• What you should do
Go through the data and copy every line exactly, but not the images.

• Input material
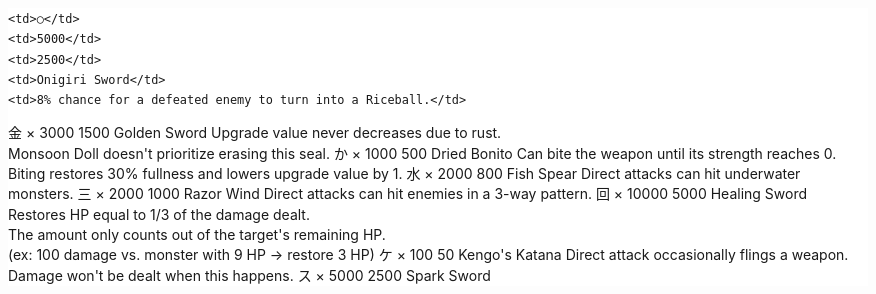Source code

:     <td>○</td>
    <td>5000</td>
    <td>2500</td>
    <td>Onigiri Sword</td>
    <td>8% chance for a defeated enemy to turn into a Riceball.</td>
  </tr>
  <tr>
    <td class="sealEquipment">金</td>
    <td>×</td>
    <td>3000</td>
    <td>1500</td>
    <td>Golden Sword</td>
    <td>Upgrade value never decreases due to rust.<br/>Monsoon Doll doesn't prioritize erasing this seal.</td>
  </tr>
  <tr>
    <td class="sealEquipment">か</td>
    <td>×</td>
    <td>1000</td>
    <td>500</td>
    <td>Dried Bonito</td>
    <td>Can bite the weapon until its strength reaches 0.<br/>Biting restores 30% fullness and lowers upgrade value by 1.</td>
  </tr>
  <tr>
    <td class="sealEquipment">水</td>
    <td>×</td>
    <td>2000</td>
    <td>800</td>
    <td>Fish Spear</td>
    <td>Direct attacks can hit underwater monsters.</td>
  </tr>
  <tr>
    <td class="sealEquipment">三</td>
    <td>×</td>
    <td>2000</td>
    <td>1000</td>
    <td>Razor Wind</td>
    <td>Direct attacks can hit enemies in a 3-way pattern.</td>
  </tr>
  <tr>
    <td class="sealEquipment">回</td>
    <td>×</td>
    <td>10000</td>
    <td>5000</td>
    <td>Healing Sword</td>
    <td>Restores HP equal to 1/3 of the damage dealt.<br/>The amount only counts out of the target's remaining HP.<br/>(ex: 100 damage vs. monster with 9 HP → restore 3 HP)</td>
  </tr>
  <tr>
    <td class="sealEquipment">ケ</td>
    <td>×</td>
    <td>100</td>
    <td>50</td>
    <td>Kengo's Katana</td>
    <td>Direct attack occasionally flings a weapon.<br/>Damage won't be dealt when this happens.</td>
  </tr>
  <tr>
    <td class="sealEquipment">ス</td>
    <td>×</td>
    <td>5000</td>
    <td>2500</td>
    <td>Spark Sword</td>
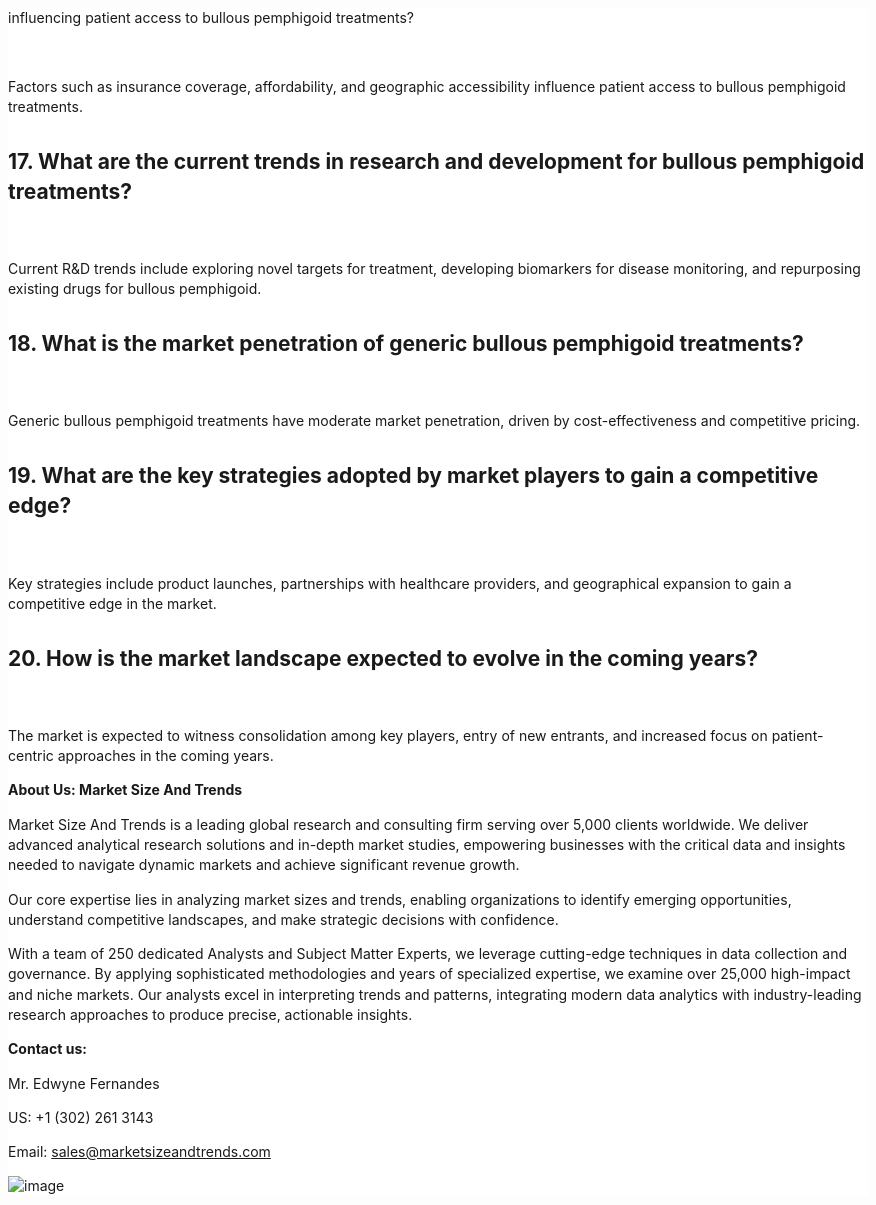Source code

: influencing patient access to bullous pemphigoid treatments?</h2><p>&nbsp;</p><p>Factors such as insurance coverage, affordability, and geographic accessibility influence patient access to bullous pemphigoid treatments.</p><h2>17. What are the current trends in research and development for bullous pemphigoid treatments?</h2><p>&nbsp;</p><p>Current R&D trends include exploring novel targets for treatment, developing biomarkers for disease monitoring, and repurposing existing drugs for bullous pemphigoid.</p><h2>18. What is the market penetration of generic bullous pemphigoid treatments?</h2><p>&nbsp;</p><p>Generic bullous pemphigoid treatments have moderate market penetration, driven by cost-effectiveness and competitive pricing.</p><h2>19. What are the key strategies adopted by market players to gain a competitive edge?</h2><p>&nbsp;</p><p>Key strategies include product launches, partnerships with healthcare providers, and geographical expansion to gain a competitive edge in the market.</p><h2>20. How is the market landscape expected to evolve in the coming years?</h2><p>&nbsp;</p><p>The market is expected to witness consolidation among key players, entry of new entrants, and increased focus on patient-centric approaches in the coming years.</p></body></html></p><p><strong>About Us:&nbsp;Market Size And Trends</strong></p><p>Market Size And Trends&nbsp;is a leading global research and consulting firm serving over 5,000 clients worldwide. We deliver advanced analytical research solutions and in-depth market studies, empowering businesses with the critical data and insights needed to navigate dynamic markets and achieve significant revenue growth.</p><p>Our core expertise lies in analyzing market sizes and trends, enabling organizations to identify emerging opportunities, understand competitive landscapes, and make strategic decisions with confidence.</p><p>With a team of 250 dedicated Analysts and Subject Matter Experts, we leverage cutting-edge techniques in data collection and governance. By applying sophisticated methodologies and years of specialized expertise, we examine over 25,000 high-impact and niche markets. Our analysts excel in interpreting trends and patterns, integrating modern data analytics with industry-leading research approaches to produce precise, actionable insights.</p><p><strong>Contact us:</strong></p><p>Mr. Edwyne Fernandes</p><p>US: +1 (302) 261 3143</p><p>Email: <a href="mailto:sales@marketsizeandtrends.com">sales@marketsizeandtrends.com</a>&nbsp;</p>
![image](https://github.com/user-attachments/assets/0564ea57-3e68-4440-ae50-23b750179ba7)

• Result for this task
Source code

:     <td>○</td>
    <td>5000</td>
    <td>2500</td>
    <td>Onigiri Sword</td>
    <td>8% chance for a defeated enemy to turn into a Riceball.</td>
  </tr>
  <tr>
    <td class="sealEquipment">金</td>
    <td>×</td>
    <td>3000</td>
    <td>1500</td>
    <td>Golden Sword</td>
    <td>Upgrade value never decreases due to rust.<br/>Monsoon Doll doesn't prioritize erasing this seal.</td>
  </tr>
  <tr>
    <td class="sealEquipment">か</td>
    <td>×</td>
    <td>1000</td>
    <td>500</td>
    <td>Dried Bonito</td>
    <td>Can bite the weapon until its strength reaches 0.<br/>Biting restores 30% fullness and lowers upgrade value by 1.</td>
  </tr>
  <tr>
    <td class="sealEquipment">水</td>
    <td>×</td>
    <td>2000</td>
    <td>800</td>
    <td>Fish Spear</td>
    <td>Direct attacks can hit underwater monsters.</td>
  </tr>
  <tr>
    <td class="sealEquipment">三</td>
    <td>×</td>
    <td>2000</td>
    <td>1000</td>
    <td>Razor Wind</td>
    <td>Direct attacks can hit enemies in a 3-way pattern.</td>
  </tr>
  <tr>
    <td class="sealEquipment">回</td>
    <td>×</td>
    <td>10000</td>
    <td>5000</td>
    <td>Healing Sword</td>
    <td>Restores HP equal to 1/3 of the damage dealt.<br/>The amount only counts out of the target's remaining HP.<br/>(ex: 100 damage vs. monster with 9 HP → restore 3 HP)</td>
  </tr>
  <tr>
    <td class="sealEquipment">ケ</td>
    <td>×</td>
    <td>100</td>
    <td>50</td>
    <td>Kengo's Katana</td>
    <td>Direct attack occasionally flings a weapon.<br/>Damage won't be dealt when this happens.</td>
  </tr>
  <tr>
    <td class="sealEquipment">ス</td>
    <td>×</td>
    <td>5000</td>
    <td>2500</td>
    <td>Spark Sword</td>
Source code

: influencing patient access to bullous pemphigoid treatments?</h2><p>&nbsp;</p><p>Factors such as insurance coverage, affordability, and geographic accessibility influence patient access to bullous pemphigoid treatments.</p><h2>17. What are the current trends in research and development for bullous pemphigoid treatments?</h2><p>&nbsp;</p><p>Current R&D trends include exploring novel targets for treatment, developing biomarkers for disease monitoring, and repurposing existing drugs for bullous pemphigoid.</p><h2>18. What is the market penetration of generic bullous pemphigoid treatments?</h2><p>&nbsp;</p><p>Generic bullous pemphigoid treatments have moderate market penetration, driven by cost-effectiveness and competitive pricing.</p><h2>19. What are the key strategies adopted by market players to gain a competitive edge?</h2><p>&nbsp;</p><p>Key strategies include product launches, partnerships with healthcare providers, and geographical expansion to gain a competitive edge in the market.</p><h2>20. How is the market landscape expected to evolve in the coming years?</h2><p>&nbsp;</p><p>The market is expected to witness consolidation among key players, entry of new entrants, and increased focus on patient-centric approaches in the coming years.</p></body></html></p><p><strong>About Us:&nbsp;Market Size And Trends</strong></p><p>Market Size And Trends&nbsp;is a leading global research and consulting firm serving over 5,000 clients worldwide. We deliver advanced analytical research solutions and in-depth market studies, empowering businesses with the critical data and insights needed to navigate dynamic markets and achieve significant revenue growth.</p><p>Our core expertise lies in analyzing market sizes and trends, enabling organizations to identify emerging opportunities, understand competitive landscapes, and make strategic decisions with confidence.</p><p>With a team of 250 dedicated Analysts and Subject Matter Experts, we leverage cutting-edge techniques in data collection and governance. By applying sophisticated methodologies and years of specialized expertise, we examine over 25,000 high-impact and niche markets. Our analysts excel in interpreting trends and patterns, integrating modern data analytics with industry-leading research approaches to produce precise, actionable insights.</p><p><strong>Contact us:</strong></p><p>Mr. Edwyne Fernandes</p><p>US: +1 (302) 261 3143</p><p>Email: <a href="mailto:sales@marketsizeandtrends.com">sales@marketsizeandtrends.com</a>&nbsp;</p>
![image](https://github.com/user-attachments/assets/0564ea57-3e68-4440-ae50-23b750179ba7)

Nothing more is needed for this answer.